VPS35D620N cells exhibit increased mitochondrial fragmentation and damage at steady state
Given that our IF data on mitochondrial distribution showed results inconsistent with previous reports about cells (over)expressing VPS35D620N14,15, likely due to resolution limitations, we used TEM to study WT and VPS35D620N cells at steady state and under CCCP-treated conditions (10 µM CCCP for 6 hours). Here we observed that VPS35D620N cells already had smaller, fragmented mitochondria compared to WT cells at steady state (Figure 7A), something that we had not observed with IF, probably due to the different resolutions of these two experimental approaches. CCCP treatment led to mitochondrial fragmentation in WT cells that resembled the mitochondrial phenotype of VPS35D620N cells at steady state (Figure 7A, B). Notably, no further mitochondrial fragmentation was detected in CCCP-treated VPS35D620N cells compared to the mitochondrial fragmentation seen in VPS35D620N cells at steady state (Figure 7B).
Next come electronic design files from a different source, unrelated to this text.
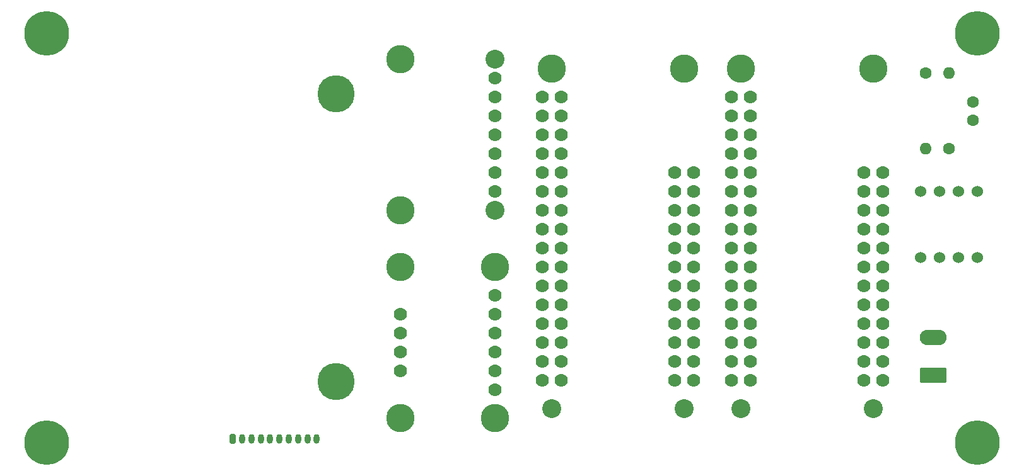
<source format=gts>
G04 #@! TF.GenerationSoftware,KiCad,Pcbnew,(7.0.0-0)*
G04 #@! TF.CreationDate,2023-03-05T11:15:20-05:00*
G04 #@! TF.ProjectId,Cryologger ITB,4372796f-6c6f-4676-9765-72204954422e,rev?*
G04 #@! TF.SameCoordinates,Original*
G04 #@! TF.FileFunction,Soldermask,Top*
G04 #@! TF.FilePolarity,Negative*
%FSLAX46Y46*%
G04 Gerber Fmt 4.6, Leading zero omitted, Abs format (unit mm)*
G04 Created by KiCad (PCBNEW (7.0.0-0)) date 2023-03-05 11:15:20*
%MOMM*%
%LPD*%
G01*
G04 APERTURE LIST*
G04 Aperture macros list*
%AMRoundRect*
0 Rectangle with rounded corners*
0 $1 Rounding radius*
0 $2 $3 $4 $5 $6 $7 $8 $9 X,Y pos of 4 corners*
0 Add a 4 corners polygon primitive as box body*
4,1,4,$2,$3,$4,$5,$6,$7,$8,$9,$2,$3,0*
0 Add four circle primitives for the rounded corners*
1,1,$1+$1,$2,$3*
1,1,$1+$1,$4,$5*
1,1,$1+$1,$6,$7*
1,1,$1+$1,$8,$9*
0 Add four rect primitives between the rounded corners*
20,1,$1+$1,$2,$3,$4,$5,0*
20,1,$1+$1,$4,$5,$6,$7,0*
20,1,$1+$1,$6,$7,$8,$9,0*
20,1,$1+$1,$8,$9,$2,$3,0*%
G04 Aperture macros list end*
%ADD10C,6.000000*%
%ADD11C,4.999990*%
%ADD12O,3.600000X2.080000*%
%ADD13RoundRect,0.249999X1.550001X-0.790001X1.550001X0.790001X-1.550001X0.790001X-1.550001X-0.790001X0*%
%ADD14C,1.524000*%
%ADD15C,1.778000*%
%ADD16C,3.810000*%
%ADD17C,1.600000*%
%ADD18O,1.600000X1.600000*%
%ADD19RoundRect,0.200000X-0.200000X-0.450000X0.200000X-0.450000X0.200000X0.450000X-0.200000X0.450000X0*%
%ADD20O,0.800000X1.300000*%
%ADD21C,2.540000*%
G04 APERTURE END LIST*
D10*
X87000000Y-64000000D03*
X212000000Y-119000000D03*
X212000000Y-64000000D03*
X87000000Y-119000000D03*
D11*
X125850000Y-72150000D03*
X125850000Y-110850000D03*
D12*
X205999999Y-104919999D03*
D13*
X206000000Y-110000000D03*
D14*
X204380000Y-85240000D03*
X206920000Y-85240000D03*
X209460000Y-85240000D03*
X212000000Y-85240000D03*
D15*
X147230000Y-99210000D03*
X147230000Y-101750000D03*
X147230000Y-104290000D03*
X147230000Y-106830000D03*
X147230000Y-109370000D03*
X147230000Y-111910000D03*
D16*
X147230000Y-115720000D03*
X147230000Y-95400000D03*
X134530000Y-115720000D03*
D15*
X134530000Y-109370000D03*
X134530000Y-106830000D03*
X134530000Y-104290000D03*
X134530000Y-101750000D03*
D16*
X134530000Y-95400000D03*
D17*
X208190000Y-79525000D03*
D18*
X208189999Y-69364999D03*
D19*
X112000000Y-118500000D03*
D20*
X113249999Y-118499999D03*
X114499999Y-118499999D03*
X115749999Y-118499999D03*
X116999999Y-118499999D03*
X118249999Y-118499999D03*
X119499999Y-118499999D03*
X120749999Y-118499999D03*
X121999999Y-118499999D03*
X123249999Y-118499999D03*
D14*
X204380000Y-94130000D03*
X206920000Y-94130000D03*
X209460000Y-94130000D03*
X212000000Y-94130000D03*
D17*
X205015000Y-69365000D03*
D18*
X205014999Y-79524999D03*
D16*
X154850000Y-68730000D03*
D21*
X154850000Y-114450000D03*
D16*
X172630000Y-68730000D03*
D21*
X172630000Y-114450000D03*
D15*
X153580000Y-72540000D03*
X156120000Y-72540000D03*
X153580000Y-75080000D03*
X156120000Y-75080000D03*
X153580000Y-77620000D03*
X156120000Y-77620000D03*
X153580000Y-80160000D03*
X156120000Y-80160000D03*
X153580000Y-82700000D03*
X156120000Y-82700000D03*
X153580000Y-85240000D03*
X156120000Y-85240000D03*
X153580000Y-87780000D03*
X156120000Y-87780000D03*
X153580000Y-90320000D03*
X156120000Y-90320000D03*
X153580000Y-92860000D03*
X156120000Y-92860000D03*
X153580000Y-95400000D03*
X156120000Y-95400000D03*
X153580000Y-97940000D03*
X156120000Y-97940000D03*
X153580000Y-100480000D03*
X156120000Y-100480000D03*
X153580000Y-103020000D03*
X156120000Y-103020000D03*
X153580000Y-105560000D03*
X156120000Y-105560000D03*
X153580000Y-108100000D03*
X156120000Y-108100000D03*
X153580000Y-110640000D03*
X156120000Y-110640000D03*
X171360000Y-110640000D03*
X173900000Y-110640000D03*
X171360000Y-108100000D03*
X173900000Y-108100000D03*
X171360000Y-105560000D03*
X173900000Y-105560000D03*
X171360000Y-103020000D03*
X173900000Y-103020000D03*
X171360000Y-100480000D03*
X173900000Y-100480000D03*
X171360000Y-97940000D03*
X173900000Y-97940000D03*
X171360000Y-95400000D03*
X173900000Y-95400000D03*
X171360000Y-92860000D03*
X173900000Y-92860000D03*
X171360000Y-90320000D03*
X173900000Y-90320000D03*
X171360000Y-87780000D03*
X173900000Y-87780000D03*
X171360000Y-85240000D03*
X173900000Y-85240000D03*
X171360000Y-82700000D03*
X173900000Y-82700000D03*
D16*
X134530000Y-67460000D03*
X134530000Y-87780000D03*
D21*
X147230000Y-67460000D03*
X147230000Y-87780000D03*
D15*
X147230000Y-85240000D03*
X147230000Y-82700000D03*
X147230000Y-80160000D03*
X147230000Y-77620000D03*
X147230000Y-75080000D03*
X147230000Y-72540000D03*
X147230000Y-70000000D03*
D17*
X211365000Y-73215000D03*
X211365000Y-75715000D03*
D16*
X180250000Y-68730000D03*
D21*
X180250000Y-114450000D03*
D16*
X198030000Y-68730000D03*
D21*
X198030000Y-114450000D03*
D15*
X178980000Y-72540000D03*
X181520000Y-72540000D03*
X178980000Y-75080000D03*
X181520000Y-75080000D03*
X178980000Y-77620000D03*
X181520000Y-77620000D03*
X178980000Y-80160000D03*
X181520000Y-80160000D03*
X178980000Y-82700000D03*
X181520000Y-82700000D03*
X178980000Y-85240000D03*
X181520000Y-85240000D03*
X178980000Y-87780000D03*
X181520000Y-87780000D03*
X178980000Y-90320000D03*
X181520000Y-90320000D03*
X178980000Y-92860000D03*
X181520000Y-92860000D03*
X178980000Y-95400000D03*
X181520000Y-95400000D03*
X178980000Y-97940000D03*
X181520000Y-97940000D03*
X178980000Y-100480000D03*
X181520000Y-100480000D03*
X178980000Y-103020000D03*
X181520000Y-103020000D03*
X178980000Y-105560000D03*
X181520000Y-105560000D03*
X178980000Y-108100000D03*
X181520000Y-108100000D03*
X178980000Y-110640000D03*
X181520000Y-110640000D03*
X196760000Y-110640000D03*
X199300000Y-110640000D03*
X196760000Y-108100000D03*
X199300000Y-108100000D03*
X196760000Y-105560000D03*
X199300000Y-105560000D03*
X196760000Y-103020000D03*
X199300000Y-103020000D03*
X196760000Y-100480000D03*
X199300000Y-100480000D03*
X196760000Y-97940000D03*
X199300000Y-97940000D03*
X196760000Y-95400000D03*
X199300000Y-95400000D03*
X196760000Y-92860000D03*
X199300000Y-92860000D03*
X196760000Y-90320000D03*
X199300000Y-90320000D03*
X196760000Y-87780000D03*
X199300000Y-87780000D03*
X196760000Y-85240000D03*
X199300000Y-85240000D03*
X196760000Y-82700000D03*
X199300000Y-82700000D03*
M02*

</source>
Furthermore, five morphologically distinct categories of mitochondria were observed in the various samples (Figure 7C): I) classical healthy mitochondria with well-defined cristae, II) swollen mitochondria with defined cristae and dark in content, III) mitochondria with unclear, partially visible cristae, IV) mitochondria with very dark content and no visible cristae, and V) aberrant mitochondria with remnants of cristae and light in content. We quantified the proportion of these categories in WT and VPS35D620N cells at steady state and after CCCP treatment. At steady state, most mitochondria (~84%) in WT cells were category I, and the remainder were category II (~9%) and III (~5%). In contrast, in VPS35D620N cells at steady state, a large fraction (~45%) of the mitochondria were in category II, and we observed significantly fewer healthy category I mitochondria compared to WT cells (Figure 7D). Upon CCCP treatment, we observed a shift from category I (~60%) to category II (~26%) mitochondria in WT cells, as well as an increase in category IV mitochondria (from ~1% to ~9%). This suggests that category II mitochondria are damaged. Intriguingly, CCCP treatment did not cause a compositional shift in the mitochondrial population of VPS35D620N cells. These data show that VPS35D620N cells at steady state already contain a population of damaged and fragmented mitochondria and, in agreement with our other results, confirm that this population of mitochondria does not respond further to CCCP treatment.